Prove there is a unique $y:[0,1] \to \mathbb{R}$ solving $y(x) = e^x + \frac{y(x^2)}{2}$ for $x \in [0,1].$ The title is the problem statement, but to reiterate,
Prove there is a unique $y:[0,1] \to \mathbb{R}$ solving $y(x) = e^x + \frac{y(x^2)}{2}$ for $x \in [0,1].$
Looking for hints/solutions, thanks in advance.

Edit 6/10/16: Progress?
If we define the operator $Ty(x) = e^x + \frac{y(x^2)}{2},$ then $|Ty(x) - Tz(x)| = 1/2|y(x^2) - z(x^2)|,$ which might be a contraction map (not exactly sure how)... then we could use a fixed point theorem to conclude that for some guess $y_0,$ the series  $T^N y_0(x) = \frac{y_0(x^{2^N})}{2} + \sum_{n=0}^N \frac{\exp(x^{2^n})}{2^n}$ converges to $y(x)$?

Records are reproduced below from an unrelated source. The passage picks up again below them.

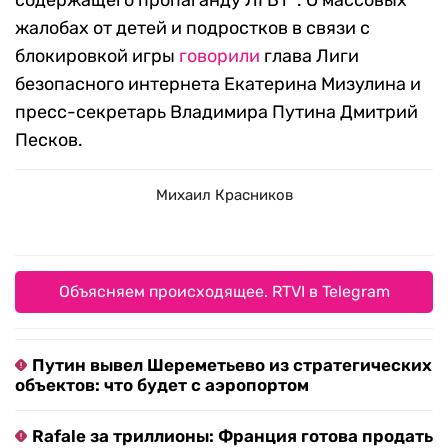
содержащего пропаганду ЛГБТ*. О массовых
жалобах от детей и подростков в связи с
блокировкой игры
говорили
глава Лиги
безопасного интернета Екатерина Мизулина и
пресс-секретарь Владимира Путина Дмитрий
Песков.
Михаил Красников
Объясняем происходящее. RTVI в Telegram
Путин вывел Шереметьево из стратегических
объектов: что будет с аэропортом
Rafale за триллионы: Франция готова продать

Could anybody confirm if one is allowed to claim this
$$ |Ty(x) - Tz(x)| = 1/2|y(x^2) - z(x^2)|
$$
 is a contraction map?  On one hand, it look like
$$ |Ty - Tz| = 1/2|y - z|,
$$
but on the other, the arguments are not the same for $y, z$ on both sides of the equation.  

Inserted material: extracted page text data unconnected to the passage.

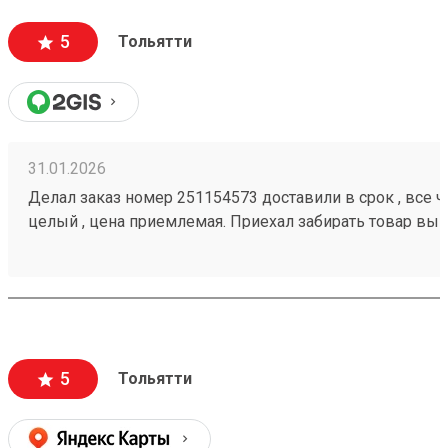
5
Тольятти
31.01.2026
Делал заказ номер 251154573 доставили в срок , все че
целый , цена приемлемая. Приехал забирать товар вык
помогли загрузить
5
Тольятти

 A: As you suspect, the tool you want to use here is the Banach fixed point theorem. Consider the space $C[0, 1]$ of real valued continuous functions on $[0, 1]$ with the sup norm, which makes $C[0, 1]$ into a complete metric space with metric $d$. Define
$$f\colon C[0, 1] \to C[0, 1] \text{ by } f(y(x)) = e^{x} + \frac{y(x^{2})}{2}$$
Then for any $y_{1}, y_{2} \in C[0, 1]$,
\begin{align*}
d(f(y_{1}), f(y_{2})) = & \bigg\lvert\bigg\lvert \left(e^{x} + \frac{y_{1}(x^{2})}{2}\right) - \left(e^{x} + \frac{y_{2}(x^{2})}{2}\right) \bigg\rvert\bigg\rvert \\
= & \bigg\lvert\bigg\lvert \frac{y_{1}(x^{2})}{2} - \frac{y_{2}(x^{2})}{2} \bigg\rvert\bigg\rvert \\  
= & \frac{1}{2} \sup_{x\in [0, 1]} |y_{1}(x^{2}) - y_{2}(x^{2})| \text{; since } x\mapsto x^{2} \text{ is a bijection on } [0, 1], \\
= & \frac{1}{2} \sup_{x\in [0, 1]} |y_{1}(x) - y_{2}(x)| \\
= & \frac{1}{2} d(y_{1}(x), y_{2}(x))
\end{align*}
Hence, $f$ is a contraction with constant (say) $L = 2/3 < 1$. Thus, since $C[0, 1]$ is complete, by the Banach fixed point theorem, $f$ has a unique fixed point, i.e. there exists unique $y \in C[0, 1]$ such that $y(x) = f(y(x)) = e^{x} + y(x^{2})/2$ for all $x \in [0, 1]$.